(PROMPT) Reproduce all entries precisely as they are written.

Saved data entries
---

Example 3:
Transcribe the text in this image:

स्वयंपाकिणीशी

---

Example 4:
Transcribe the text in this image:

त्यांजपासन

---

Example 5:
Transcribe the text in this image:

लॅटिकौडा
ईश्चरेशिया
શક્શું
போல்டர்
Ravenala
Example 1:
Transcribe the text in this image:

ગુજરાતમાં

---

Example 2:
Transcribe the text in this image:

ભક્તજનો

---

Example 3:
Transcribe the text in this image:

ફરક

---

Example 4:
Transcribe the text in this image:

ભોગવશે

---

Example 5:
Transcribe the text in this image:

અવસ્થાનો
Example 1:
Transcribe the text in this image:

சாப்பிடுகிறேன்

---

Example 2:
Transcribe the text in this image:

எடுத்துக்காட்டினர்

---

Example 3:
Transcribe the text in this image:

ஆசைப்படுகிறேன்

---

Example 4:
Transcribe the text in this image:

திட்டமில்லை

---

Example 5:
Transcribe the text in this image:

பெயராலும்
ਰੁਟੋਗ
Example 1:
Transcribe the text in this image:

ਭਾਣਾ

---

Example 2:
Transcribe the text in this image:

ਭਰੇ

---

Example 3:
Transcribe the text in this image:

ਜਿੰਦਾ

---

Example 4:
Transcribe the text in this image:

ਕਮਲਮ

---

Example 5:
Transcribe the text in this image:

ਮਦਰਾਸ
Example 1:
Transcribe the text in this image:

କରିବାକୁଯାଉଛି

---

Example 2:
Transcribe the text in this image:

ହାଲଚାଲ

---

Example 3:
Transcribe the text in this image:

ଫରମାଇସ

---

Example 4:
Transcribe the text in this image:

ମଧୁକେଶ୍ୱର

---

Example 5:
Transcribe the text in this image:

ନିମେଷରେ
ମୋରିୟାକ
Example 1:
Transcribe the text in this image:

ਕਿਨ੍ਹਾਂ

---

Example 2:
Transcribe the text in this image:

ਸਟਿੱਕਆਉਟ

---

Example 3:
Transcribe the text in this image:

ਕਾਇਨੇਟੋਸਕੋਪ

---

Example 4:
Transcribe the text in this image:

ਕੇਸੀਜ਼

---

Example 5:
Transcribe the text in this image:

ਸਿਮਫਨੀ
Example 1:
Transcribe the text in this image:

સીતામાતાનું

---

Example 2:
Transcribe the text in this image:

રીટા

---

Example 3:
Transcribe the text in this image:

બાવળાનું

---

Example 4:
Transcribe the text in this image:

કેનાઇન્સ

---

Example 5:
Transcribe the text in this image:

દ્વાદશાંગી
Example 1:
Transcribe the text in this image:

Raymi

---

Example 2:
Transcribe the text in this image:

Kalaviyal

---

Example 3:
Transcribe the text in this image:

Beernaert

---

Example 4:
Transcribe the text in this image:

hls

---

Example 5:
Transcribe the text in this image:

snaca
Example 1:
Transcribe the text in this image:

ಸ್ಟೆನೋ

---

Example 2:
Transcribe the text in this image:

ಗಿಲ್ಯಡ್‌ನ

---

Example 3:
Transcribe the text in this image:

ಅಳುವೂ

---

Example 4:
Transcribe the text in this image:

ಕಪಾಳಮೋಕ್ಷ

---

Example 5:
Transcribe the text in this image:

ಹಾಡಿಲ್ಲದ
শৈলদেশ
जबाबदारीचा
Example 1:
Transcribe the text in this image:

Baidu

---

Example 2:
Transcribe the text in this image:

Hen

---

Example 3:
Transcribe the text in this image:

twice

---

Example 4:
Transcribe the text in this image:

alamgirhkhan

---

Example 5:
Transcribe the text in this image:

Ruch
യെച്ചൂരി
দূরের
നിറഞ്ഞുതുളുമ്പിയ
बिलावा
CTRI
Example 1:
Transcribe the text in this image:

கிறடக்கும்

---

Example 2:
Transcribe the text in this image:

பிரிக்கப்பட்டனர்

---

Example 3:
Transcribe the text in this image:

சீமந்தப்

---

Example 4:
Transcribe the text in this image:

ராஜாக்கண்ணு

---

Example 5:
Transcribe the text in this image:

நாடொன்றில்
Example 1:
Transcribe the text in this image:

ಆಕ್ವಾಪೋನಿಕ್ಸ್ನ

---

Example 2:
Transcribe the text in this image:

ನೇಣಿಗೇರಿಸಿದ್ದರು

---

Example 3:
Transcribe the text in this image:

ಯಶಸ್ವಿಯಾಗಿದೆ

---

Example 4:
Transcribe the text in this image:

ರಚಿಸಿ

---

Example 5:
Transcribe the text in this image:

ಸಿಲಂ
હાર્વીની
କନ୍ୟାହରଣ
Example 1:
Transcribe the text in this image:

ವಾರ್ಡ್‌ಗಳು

(RESULT)
---

Example 3:
Transcribe the text in this image:

स्वयंपाकिणीशी

---

Example 4:
Transcribe the text in this image:

त्यांजपासन

---

Example 5:
Transcribe the text in this image:

लॅटिकौडा
ईश्चरेशिया
શક્શું
போல்டர்
Ravenala
Example 1:
Transcribe the text in this image:

ગુજરાતમાં

---

Example 2:
Transcribe the text in this image:

ભક્તજનો

---

Example 3:
Transcribe the text in this image:

ફરક

---

Example 4:
Transcribe the text in this image:

ભોગવશે

---

Example 5:
Transcribe the text in this image:

અવસ્થાનો
Example 1:
Transcribe the text in this image:

சாப்பிடுகிறேன்

---

Example 2:
Transcribe the text in this image:

எடுத்துக்காட்டினர்

---

Example 3:
Transcribe the text in this image:

ஆசைப்படுகிறேன்

---

Example 4:
Transcribe the text in this image:

திட்டமில்லை

---

Example 5:
Transcribe the text in this image:

பெயராலும்
ਰੁਟੋਗ
Example 1:
Transcribe the text in this image:

ਭਾਣਾ

---

Example 2:
Transcribe the text in this image:

ਭਰੇ

---

Example 3:
Transcribe the text in this image:

ਜਿੰਦਾ

---

Example 4:
Transcribe the text in this image:

ਕਮਲਮ

---

Example 5:
Transcribe the text in this image:

ਮਦਰਾਸ
Example 1:
Transcribe the text in this image:

କରିବାକୁଯାଉଛି

---

Example 2:
Transcribe the text in this image:

ହାଲଚାଲ

---

Example 3:
Transcribe the text in this image:

ଫରମାଇସ

---

Example 4:
Transcribe the text in this image:

ମଧୁକେଶ୍ୱର

---

Example 5:
Transcribe the text in this image:

ନିମେଷରେ
ମୋରିୟାକ
Example 1:
Transcribe the text in this image:

ਕਿਨ੍ਹਾਂ

---

Example 2:
Transcribe the text in this image:

ਸਟਿੱਕਆਉਟ

---

Example 3:
Transcribe the text in this image:

ਕਾਇਨੇਟੋਸਕੋਪ

---

Example 4:
Transcribe the text in this image:

ਕੇਸੀਜ਼

---

Example 5:
Transcribe the text in this image:

ਸਿਮਫਨੀ
Example 1:
Transcribe the text in this image:

સીતામાતાનું

---

Example 2:
Transcribe the text in this image:

રીટા

---

Example 3:
Transcribe the text in this image:

બાવળાનું

---

Example 4:
Transcribe the text in this image:

કેનાઇન્સ

---

Example 5:
Transcribe the text in this image:

દ્વાદશાંગી
Example 1:
Transcribe the text in this image:

Raymi

---

Example 2:
Transcribe the text in this image:

Kalaviyal

---

Example 3:
Transcribe the text in this image:

Beernaert

---

Example 4:
Transcribe the text in this image:

hls

---

Example 5:
Transcribe the text in this image:

snaca
Example 1:
Transcribe the text in this image:

ಸ್ಟೆನೋ

---

Example 2:
Transcribe the text in this image:

ಗಿಲ್ಯಡ್‌ನ

---

Example 3:
Transcribe the text in this image:

ಅಳುವೂ

---

Example 4:
Transcribe the text in this image:

ಕಪಾಳಮೋಕ್ಷ

---

Example 5:
Transcribe the text in this image:

ಹಾಡಿಲ್ಲದ
শৈলদেশ
जबाबदारीचा
Example 1:
Transcribe the text in this image:

Baidu

---

Example 2:
Transcribe the text in this image:

Hen

---

Example 3:
Transcribe the text in this image:

twice

---

Example 4:
Transcribe the text in this image:

alamgirhkhan

---

Example 5:
Transcribe the text in this image:

Ruch
യെച്ചൂരി
দূরের
നിറഞ്ഞുതുളുമ്പിയ
बिलावा
CTRI
Example 1:
Transcribe the text in this image:

கிறடக்கும்

---

Example 2:
Transcribe the text in this image:

பிரிக்கப்பட்டனர்

---

Example 3:
Transcribe the text in this image:

சீமந்தப்

---

Example 4:
Transcribe the text in this image:

ராஜாக்கண்ணு

---

Example 5:
Transcribe the text in this image:

நாடொன்றில்
Example 1:
Transcribe the text in this image:

ಆಕ್ವಾಪೋನಿಕ್ಸ್ನ

---

Example 2:
Transcribe the text in this image:

ನೇಣಿಗೇರಿಸಿದ್ದರು

---

Example 3:
Transcribe the text in this image:

ಯಶಸ್ವಿಯಾಗಿದೆ

---

Example 4:
Transcribe the text in this image:

ರಚಿಸಿ

---

Example 5:
Transcribe the text in this image:

ಸಿಲಂ
હાર્વીની
କନ୍ୟାହରଣ
Example 1:
Transcribe the text in this image:

ವಾರ್ಡ್‌ಗಳು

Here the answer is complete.